[Work instructions]:
Pick up the text on cable filler grease after its last sentence and continue it.

[Text section]:
^^^^^^^^
Preferably, the metal deactivator of component (c) is IRGANOX.RTM. MD 1024,
1,2-bis(3,5-di-tert-butyl-4-hydroxyhydrocinnamoyl)hydrazine, Ciba
Specialty Chemicals Corp.
The hydrocarbon cable filler grease of component (ii) is a mixture of
hydrocarbon compounds, which is semisolid at use temperatures. It is known
industrially as "cable filling compound." A typical requirement of cable
filling compounds is that the grease has minimal leakage from the cut end
of a cable at a 60.degree. C. or higher temperature rating. Another
typical requirement is that the grease resist water leakage through a
short length of cut cable when water pressure is applied at one end. Among
other typical requirements are cost competitiveness; minimal detrimental
effect on signal transmission; minimal detrimental effect on the physical
characteristics of the polymeric insulation and cable sheathing materials;
thermal and oxidative stability; and cable fabrication processability.
Cable fabrication can be accomplished by heating the cable filling compound
to a temperature of approximately 100.degree. C. This liquefies the
filling compound so that it can be pumped into the multiconductor cable
core to fully impregnate the interstices and eliminate all air space.
^^^^^^^^
[Exercise data]:
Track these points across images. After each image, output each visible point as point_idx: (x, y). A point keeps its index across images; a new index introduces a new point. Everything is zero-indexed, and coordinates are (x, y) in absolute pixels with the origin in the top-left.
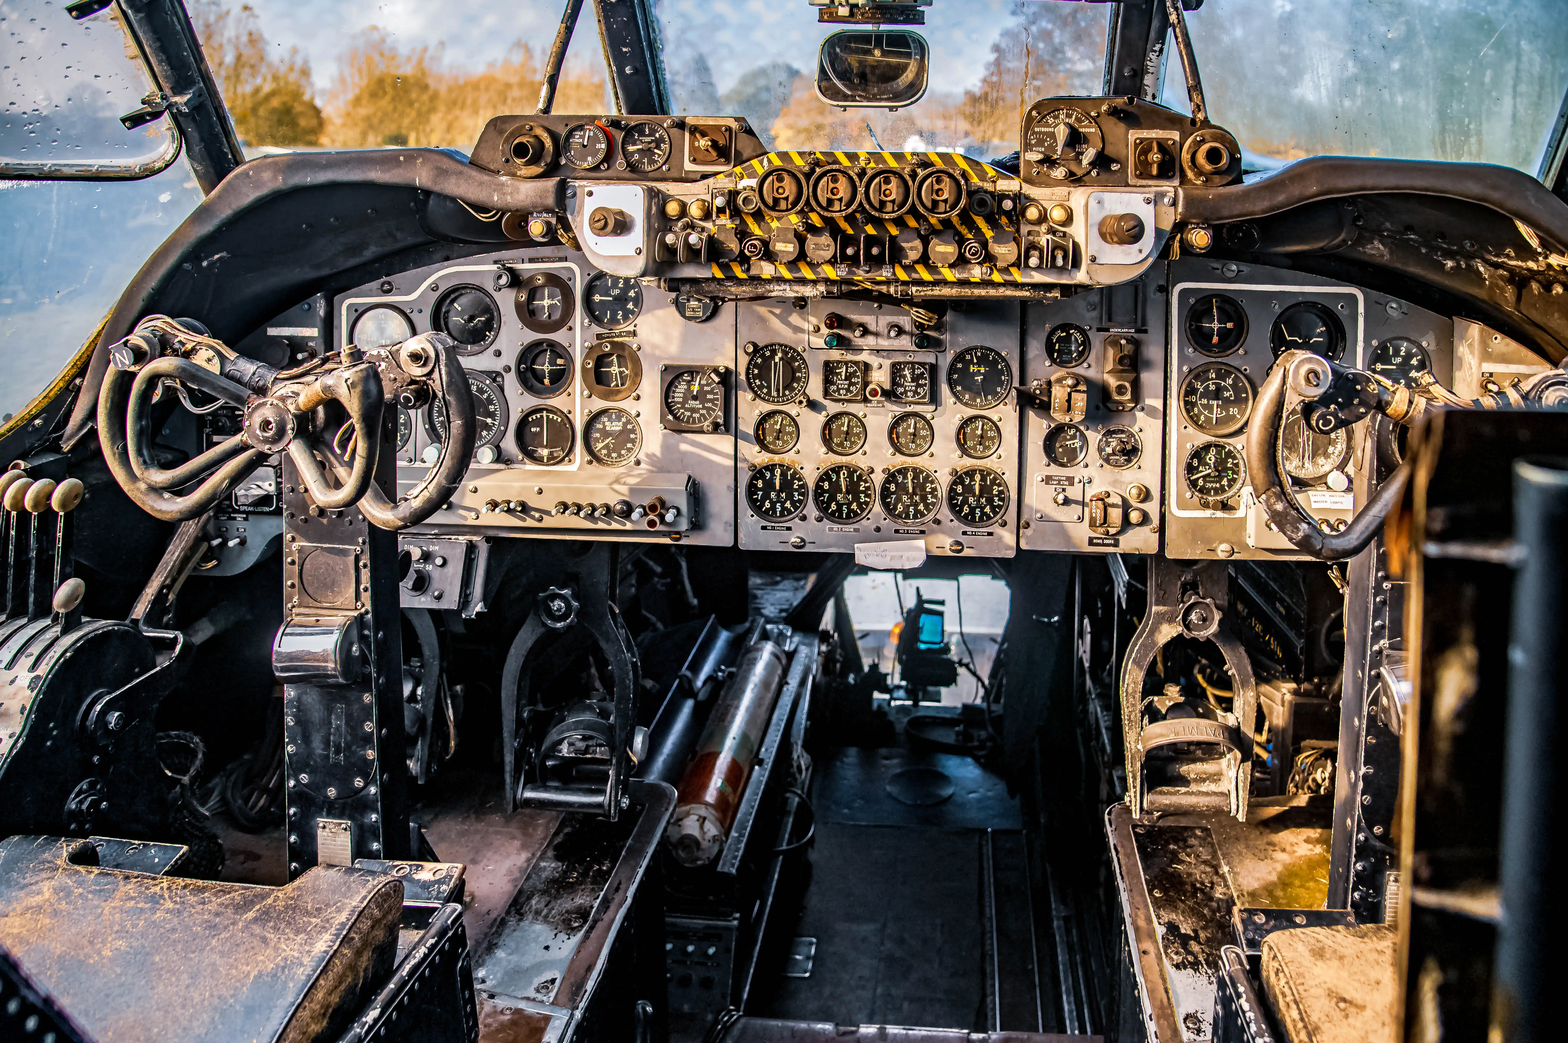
^^^^^^^^
[Answer below]:
Alternatively, thixotropic cable filling compounds using shear induced
flow can be processed at reduced temperatures in the same manner. A cross
section of a typical finished grease filled cable transmission core is
made up of about 52 percent insulated wire and about 48 percent
interstices in terms of the areas of the total cross section. Since the
interstices are completely filled with cable filling compound, a filled
cable core typically contains about 48 percent by volume of cable filling
compound.
The cable filling compound or one or more of its hydrocarbon constituents
enter the insulation through absorption from the interstices. Generally,
the insulation absorbs about 3 to about 30 weight percent cable filling
compound or one or more of its hydrocarbon constituents, in total, based
on the weight of polyolefin insulation. A typical absorption is in the
range of about 5 to about 25 weight percent based on the weight of
polyolefin. Cable filling compound generally contains hydrocarbons of
varying molecular weights. The absorption of cable filling compound into
the polyolefin insulation, or swelling, is preferential for the lower
molecular weight constituents of the cable filling compound. This swelling
of the polyolefin insulation results in migration of additives from the
insulation to the cable filler compound as discussed supra. The presence
of the cable filling compound therefore presents an additional obstacle
towards stabilizing polyolefin insulation.
Examples of hydrocarbon cable filler grease (cable filling compound) are
petrolatum; petrolatum/polyolefin wax mixtures; oil modified thermoplastic
rubber (ETPR or extended thermoplastic rubber); paraffin oil; naphthenic
oil; mineral oil; the aforementioned oils thickened with a residual oil,
petrolatum, or wax; polyethylene wax; mineral oil/rubber block copolymer
mixture; lubricating grease; and various mixtures thereof, all of which
meet industrial requirements similar to those described above.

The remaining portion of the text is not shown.